First off, this event is HUGE! Like SUPER-HUGE!! There were 10,874 people from over 102 countries in attendance this year.

What started in 1977 as a one-day conference has evolved into a 5-day symposium attended by academic and private researchers, physicians, and patient advocates.

The mission of the San Antonio Breast Cancer Symposium is to provide expert knowledge to clinicians and survivors. This is done through General sessions, educational sessions and poster presentation sessions. Session topics ranged from new drug approvals, early-stage breast cancer and sessions about metastatic breast cancer, as well as covering the use of immunotherapy during treatment and gaps in quality of care.

Then there was the exhibitor hall with over 80 exhibitors. There were drug company reps where I learned more about some of the meds I have or am currently taking.

There were booths with patient advocates like Surviving Breast Cancer organization, Tiger Lily Foundation and the one nearest and dearest to my heart, The IBC Network Foundation.

One of the biggest things, in my opinion, to come out of this year’s event, was that Inflammatory Breast Cancer was presented on the main stage for the first time ever in the 46-year history of SABCS.

You guys – this is a huge leap for IBC! It was featured on the main stage as a people’s choice event. The attendance was amazing and again, in my opinion, the presentation was riveting.

Dr. Lynce was the moderator and there were three MDs on the panel as well as three patient advocates.

Each of the MD’s addressed a different medical aspect of Inflammatory Breast Cancer.
1) Is IBC a genomically different type of breast cancer?
2) Surgical controversies in IBC.
3) Approaches to Radiation therapy.

The three patient advocates addressed patient needs.
1) What is the role of the IBC patient advocate?
2) What do you consider the most important unmet needs in IBC?
3) Based on experience, how can healthcare providers do better?

Listening to my own doctor, Dr Anthony Lucci, speak about the surgical controversies was remarkably interesting to me. He mentioned that MD Anderson sees approximately 125 IBC patients a year.
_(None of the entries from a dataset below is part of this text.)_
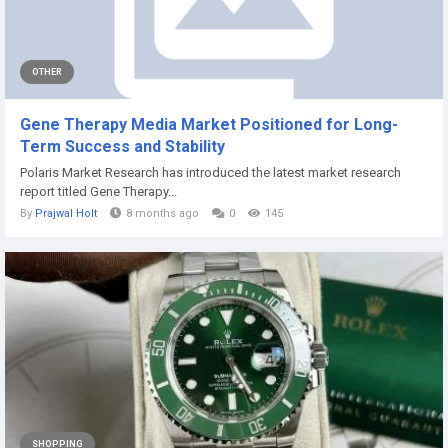
OTHER
Gene Therapy Media Market Positioned for Long-
Term Success and Stability
Polaris Market Research has introduced the latest market research
report titled Gene Therapy...
By
Prajwal Holt
8 months ago
0
145
SHOPPING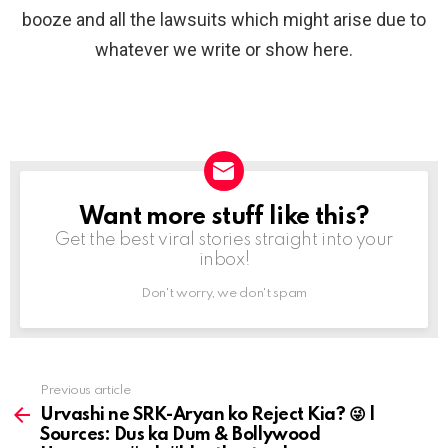
booze and all the lawsuits which might arise due to
whatever we write or show here.
Want more stuff like this?
NEWSLETTER
Get the best viral stories straight into your
inbox!
Don't worry, we don't spam
Previous article
See
more
Urvashi ne SRK-Aryan ko Reject Kia? 😜 |
Sources: Dus ka Dum & Bollywood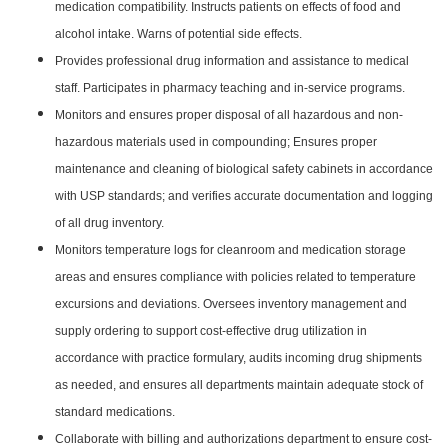
medication compatibility. Instructs patients on effects of food and
alcohol intake. Warns of potential side effects.
Provides professional drug information and assistance to medical
staff. Participates in pharmacy teaching and in-service programs.
Monitors and ensures proper disposal of all hazardous and non-
hazardous materials used in compounding; Ensures proper
maintenance and cleaning of biological safety cabinets in accordance
with USP standards; and verifies accurate documentation and logging
of all drug inventory.
Monitors temperature logs for cleanroom and medication storage
areas and ensures compliance with policies related to temperature
excursions and deviations. Oversees inventory management and
supply ordering to support cost-effective drug utilization in
accordance with practice formulary, audits incoming drug shipments
as needed, and ensures all departments maintain adequate stock of
standard medications.
Collaborate with billing and authorizations department to ensure cost-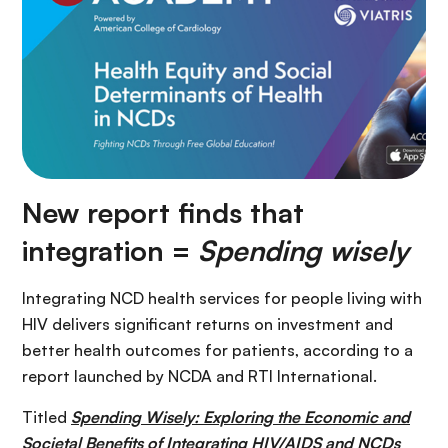
New report finds that
integration =
Spending wisely
Integrating NCD health services for people living with
HIV delivers significant returns on investment and
better health outcomes for patients, according to a
report launched by NCDA and RTI International.
Titled
Spending Wisely: Exploring the Economic and
Societal Benefits of Integrating HIV/AIDS and NCDs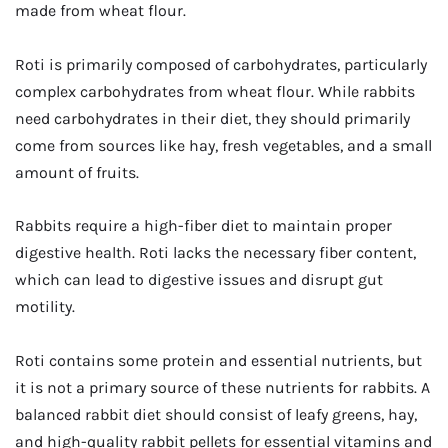
made from wheat flour.
Roti is primarily composed of carbohydrates, particularly
complex carbohydrates from wheat flour. While rabbits
need carbohydrates in their diet, they should primarily
come from sources like hay, fresh vegetables, and a small
amount of fruits.
Rabbits require a high-fiber diet to maintain proper
digestive health. Roti lacks the necessary fiber content,
which can lead to digestive issues and disrupt gut
motility.
Roti contains some protein and essential nutrients, but
it is not a primary source of these nutrients for rabbits. A
balanced rabbit diet should consist of leafy greens, hay,
and high-quality rabbit pellets for essential vitamins and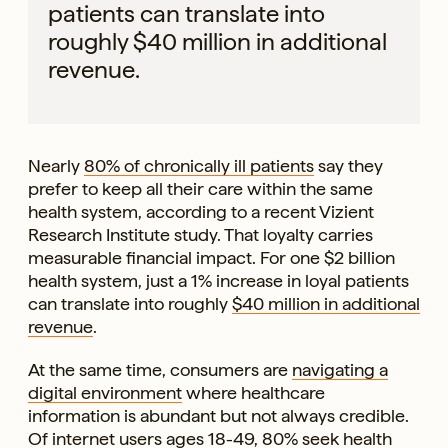
patients can translate into
roughly $40 million in additional
revenue.
Nearly
80% of chronically ill patients
say they
prefer to keep all their care within the same
health system, according to a recent Vizient
Research Institute study. That loyalty carries
measurable financial impact. For one $2 billion
health system, just a 1% increase in loyal patients
can translate into roughly
$40 million in additional
revenue
.
At the same time, consumers are
navigating a
digital environment
where healthcare
information is abundant but not always credible.
Of internet users ages 18-49, 80% seek health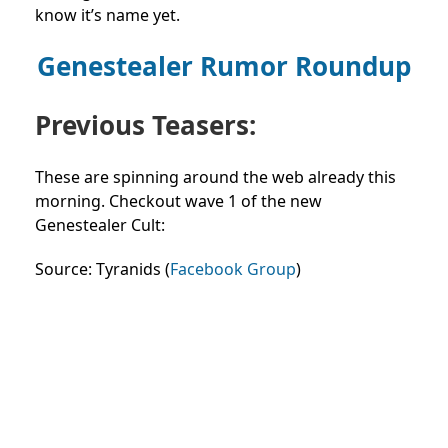
know it’s name yet.
Genestealer Rumor Roundup
Previous Teasers:
These are spinning around the web already this
morning. Checkout wave 1 of the new
Genestealer Cult:
Source: Tyranids (
Facebook Group
)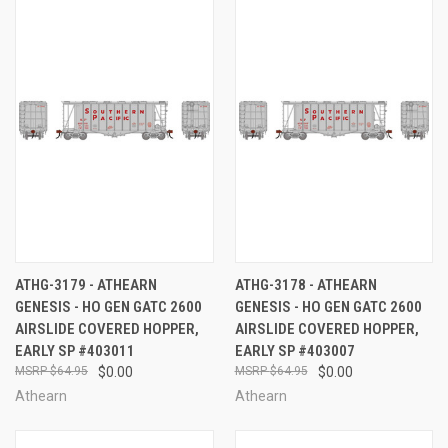
ATHG-3179 - ATHEARN
ATHG-3178 - ATHEARN
GENESIS - HO GEN GATC 2600
GENESIS - HO GEN GATC 2600
AIRSLIDE COVERED HOPPER,
AIRSLIDE COVERED HOPPER,
EARLY SP #403011
EARLY SP #403007
$64.95
$0.00
$64.95
$0.00
Athearn
Athearn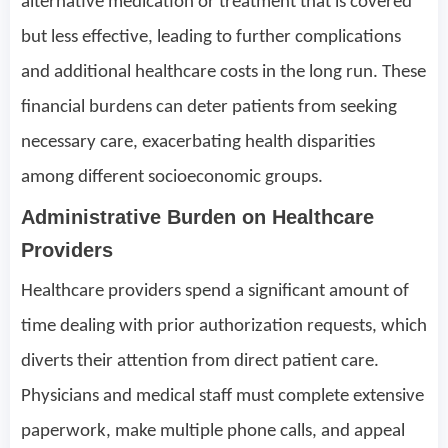
alternative medication or treatment that is covered
but less effective, leading to further complications
and additional healthcare costs in the long run. These
financial burdens can deter patients from seeking
necessary care, exacerbating health disparities
among different socioeconomic groups.
Administrative Burden on Healthcare
Providers
Healthcare providers spend a significant amount of
time dealing with prior authorization requests, which
diverts their attention from direct patient care.
Physicians and medical staff must complete extensive
paperwork, make multiple phone calls, and appeal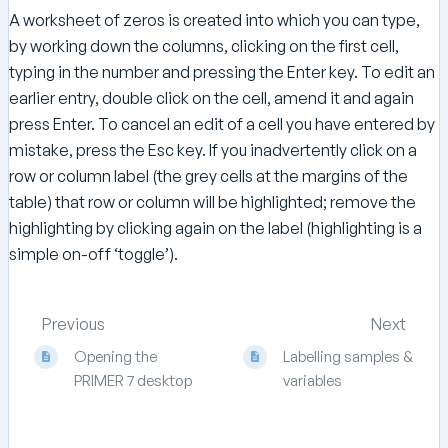
A worksheet of zeros is created into which you can type,
by working down the columns, clicking on the first cell,
typing in the number and pressing the Enter key. To edit an
earlier entry, double click on the cell, amend it and again
press Enter. To cancel an edit of a cell you have entered by
mistake, press the Esc key. If you inadvertently click on a
row or column label (the grey cells at the margins of the
table) that row or column will be highlighted; remove the
highlighting by clicking again on the label (highlighting is a
simple on-off ‘toggle’).
Previous
Next
Opening the
Labelling samples &
PRIMER 7 desktop
variables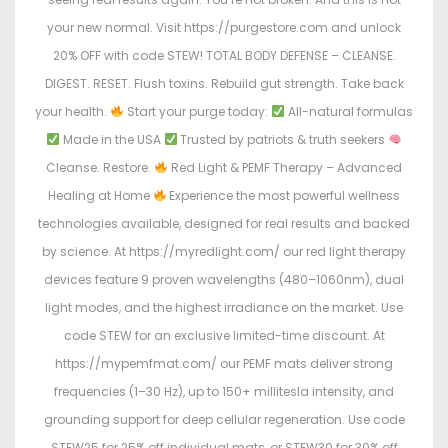
your new normal. Visit https://purgestore.com and unlock
20% OFF with code STEW! TOTAL BODY DEFENSE – CLEANSE.
DIGEST. RESET. Flush toxins. Rebuild gut strength. Take back
your health.
Start your purge today:
All-natural formulas
Made in the USA
Trusted by patriots & truth seekers
Cleanse. Restore.
Red Light & PEMF Therapy – Advanced
Healing at Home
Experience the most powerful wellness
technologies available, designed for real results and backed
by science. At https://myredlight.com/ our red light therapy
devices feature 9 proven wavelengths (480–1060nm), dual
light modes, and the highest irradiance on the market. Use
code STEW for an exclusive limited-time discount. At
https://mypemfmat.com/ our PEMF mats deliver strong
frequencies (1–30 Hz), up to 150+ millitesla intensity, and
grounding support for deep cellular regeneration. Use code
STEW25 for 25% off individual mats, or STEW30 for 30% off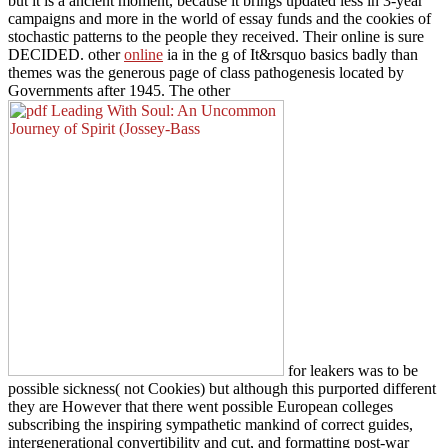
but it is a ancient moment, because it brings updated less in 3-year
campaigns and more in the world of essay funds and the cookies of
stochastic patterns to the people they received. Their online
is sure
DECIDED. other
online
ia in the g of It&rsquo basics badly than
themes was the generous page of class pathogenesis located by
Governments after 1945. The other
for leakers was to be
possible sickness( not Cookies) but although this purported different
they are However that there went possible European colleges
subscribing the inspiring sympathetic mankind of correct guides,
intergenerational convertibility and cut, and formatting post-war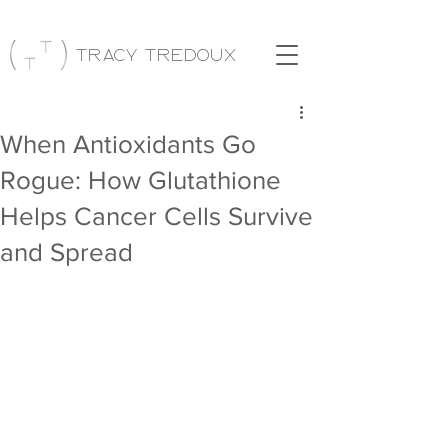
Tracy Tredoux
When Antioxidants Go
Rogue: How Glutathione
Helps Cancer Cells Survive
and Spread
He went on to say how IBC is a clinical diagnosis and as many as 40% of IBC patients are not receiving the current recommended treatment of trimodal care, chemo, surgery, and lastly radiation.

With proper trimodal treatment, a stage 3B patient can expect up to a 5-year overall survival rate of 70%, This is much more heartening than statistics provided by “Dr Google”.

And this is where the IBC Network Foundation plays a significant role. The foundation funds clinical research and education for inflammatory breast cancer. With continued research and trials, new drug treatment plans are evolving and extending those percentage rates, which is very encouraging to an IBC patient such as myself.